§ **TASK DATA**:
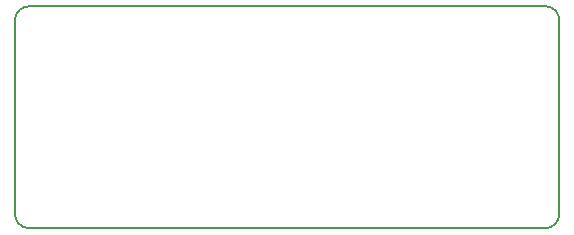
<source format=gko>
G04*
G04 #@! TF.GenerationSoftware,Altium Limited,Altium Designer,23.0.1 (38)*
G04*
G04 Layer_Color=16711935*
%FSLAX44Y44*%
%MOMM*%
G71*
G04*
G04 #@! TF.SameCoordinates,AC13AACC-C9C6-46D0-8271-6E1567557673*
G04*
G04*
G04 #@! TF.FilePolarity,Positive*
G04*
G01*
G75*
%ADD12C,0.2000*%
%ADD14C,0.2032*%
D12*
X461019Y175518D02*
G03*
X449373Y187960I-12044J398D01*
G01*
X448584Y-9D02*
G03*
X461026Y11637I398J12044D01*
G01*
X-0Y12442D02*
G03*
X11646Y-0I12044J-398D01*
G01*
X12442Y187960D02*
G03*
X-0Y176314I-398J-12044D01*
G01*
D14*
X11646Y-0D02*
X449373Y0D01*
X461010Y11637D02*
Y175518D01*
X-0Y12442D02*
Y176314D01*
X12442Y187960D02*
X449373Y187960D01*
M02*

</source>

§ **EXERCISE GOAL**: An exact copy of the lines from the one with "X461026Y11637I398J12044D01*" through the final line of the entries is the whole answer.

§ **WRITTEN SOLUTION**:
X461026Y11637I398J12044D01*
G01*
X-0Y12442D02*
G03*
X11646Y-0I12044J-398D01*
G01*
X12442Y187960D02*
G03*
X-0Y176314I-398J-12044D01*
G01*
D14*
X11646Y-0D02*
X449373Y0D01*
X461010Y11637D02*
Y175518D01*
X-0Y12442D02*
Y176314D01*
X12442Y187960D02*
X449373Y187960D01*
M02*

</source>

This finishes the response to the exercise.